Art dealer and adventurer Reese Palley, who opened one of Soho’s first art galleries and figured prominently in his own ads, died Wednesday. The 93-year-old passed away in his sleep at his Fairmont, Philadelphia home.
A native of Atlantic City, Palley opened his first gallery there in the late 1950s. He kept a pet goldfish and white cockatiel named Cocky, and represented, among other artists, sculptor Edward Marshall Boehm, known for his porcelain figures of birds and other wildlife. In his 1976 book The Porcelain Art of Edward Marshall Boehm, Palley described the artist as the Louis Comfort Tiffany of porcelain.
On his website, Palley, who wore his beard long and often donned a red beret, includes a 50-item list of “some stuff that happened to me here and there.”
Number 32 reads: “I opened and operated the largest art gallery in Soho, thus hastening the development of that area as a vibrant art center.

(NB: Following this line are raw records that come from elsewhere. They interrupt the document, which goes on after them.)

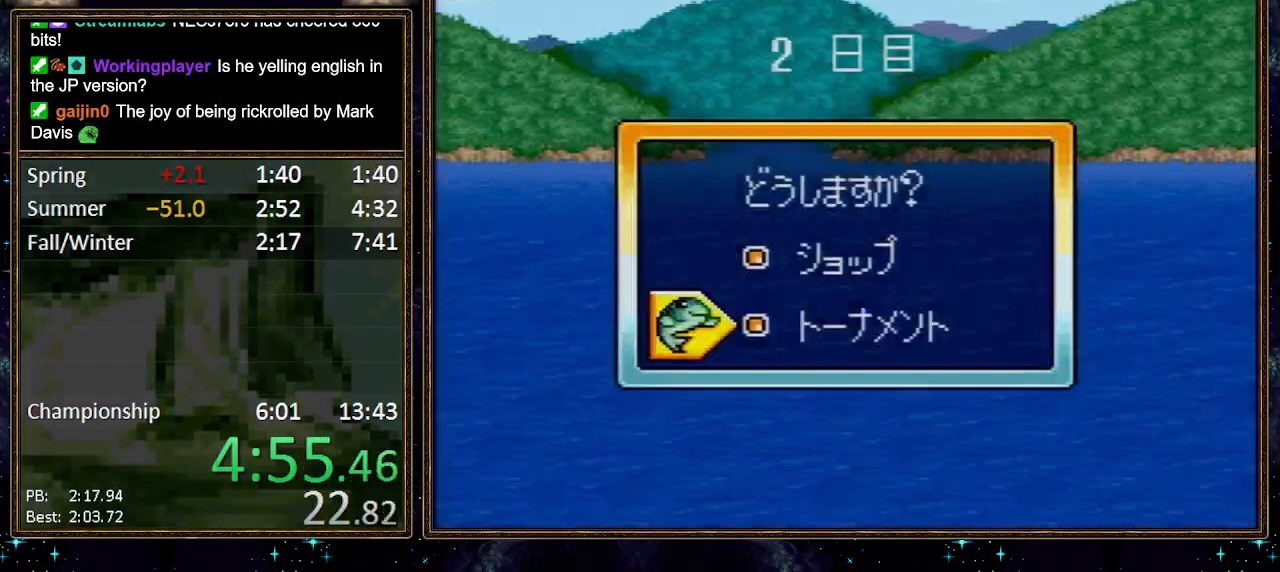
{"buttons": [], "events": [[67, "A", "down"], [83, "DPAD_DOWN", "up"], [117, "A", "up"], [183, "A", "down"], [217, "A", "up"]]}
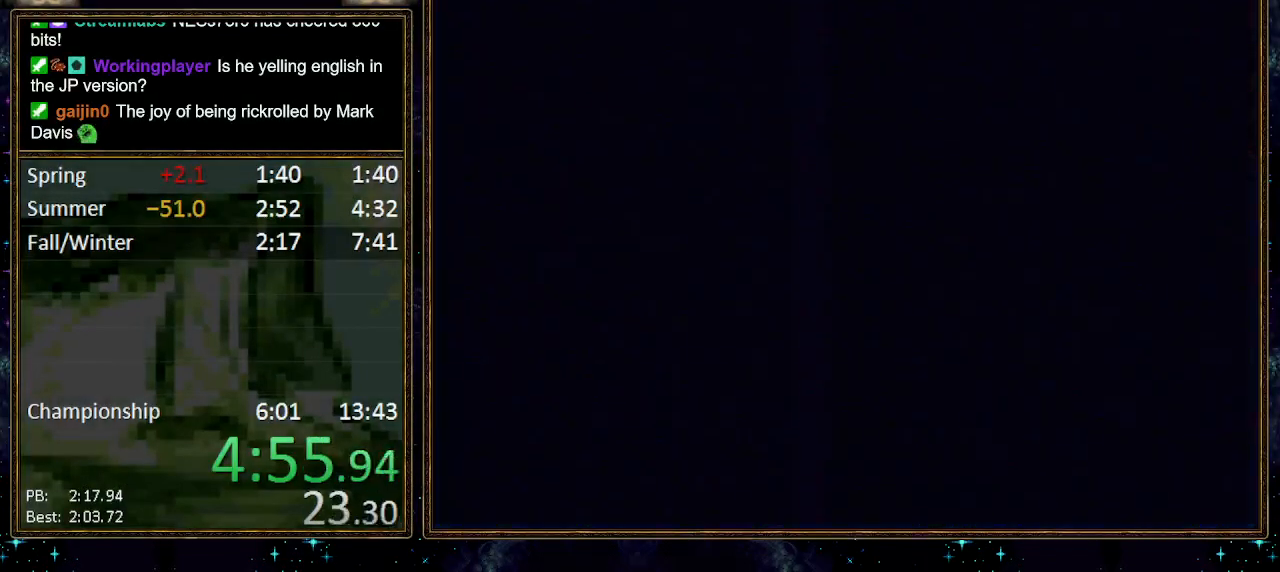
{"buttons": [], "events": []}
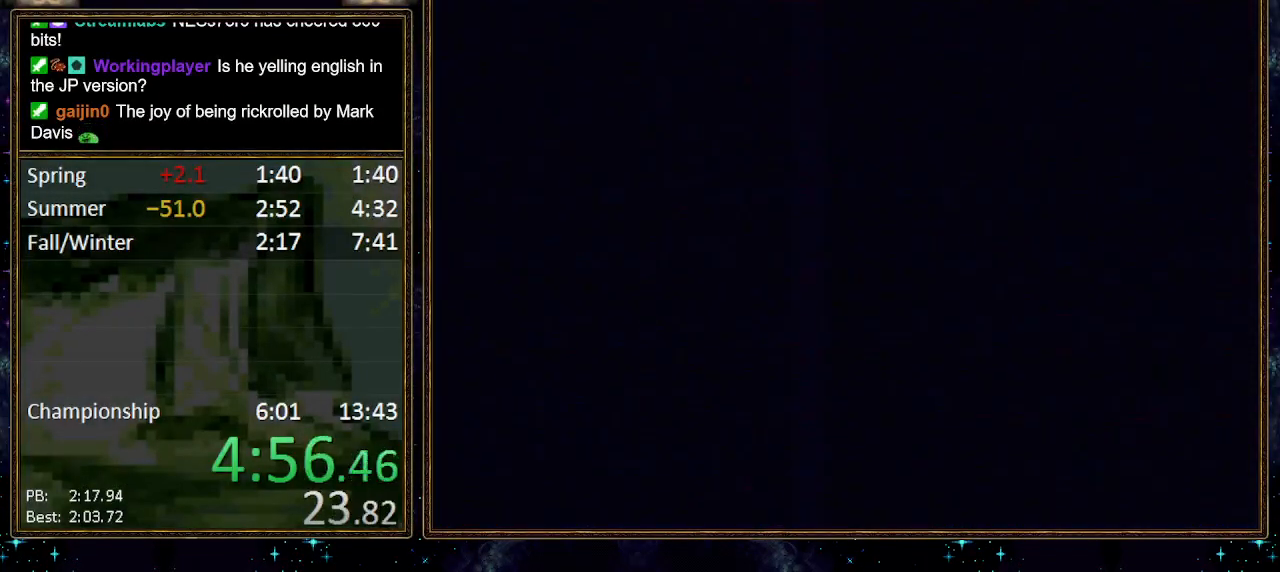
{"buttons": [], "events": []}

The least artistically important artists that I represented were John Lennon and Yoko Ono.”
In his book True Colors: The Real Life of the Art World, critic Anthony Haden-Guest lists Palley as the second gallerist to set up shop in Soho, following Paula Cooper, who opened her eponymous gallery in 1968. (See 62 Women Share Their Secrets to Art World Success: Part One.)
Perhaps the most intriguing item on Palley’s list is number three, in which he bought an unidentified Raphael painting in Paris for $3,000 in the early 1960s. As the dealer recounts on his website, he sold it to a “crazy guy” for $9,000. That man’s widow unloaded it for a mere $368, before it passed into the hands of dealer Ira Spanierman, who had it thoroughly restored and identified it as authentic.
The portrait, of Lorenzo de Medici, sold at Christie’s London in 2007 for £18,500,000 ($37,277,500).
“My reward, and it was more than enough,” Palley said, “was that I had gifted to the world a great painting and a great moment in the history of art which would otherwise have been lost again in the mistiness of time.”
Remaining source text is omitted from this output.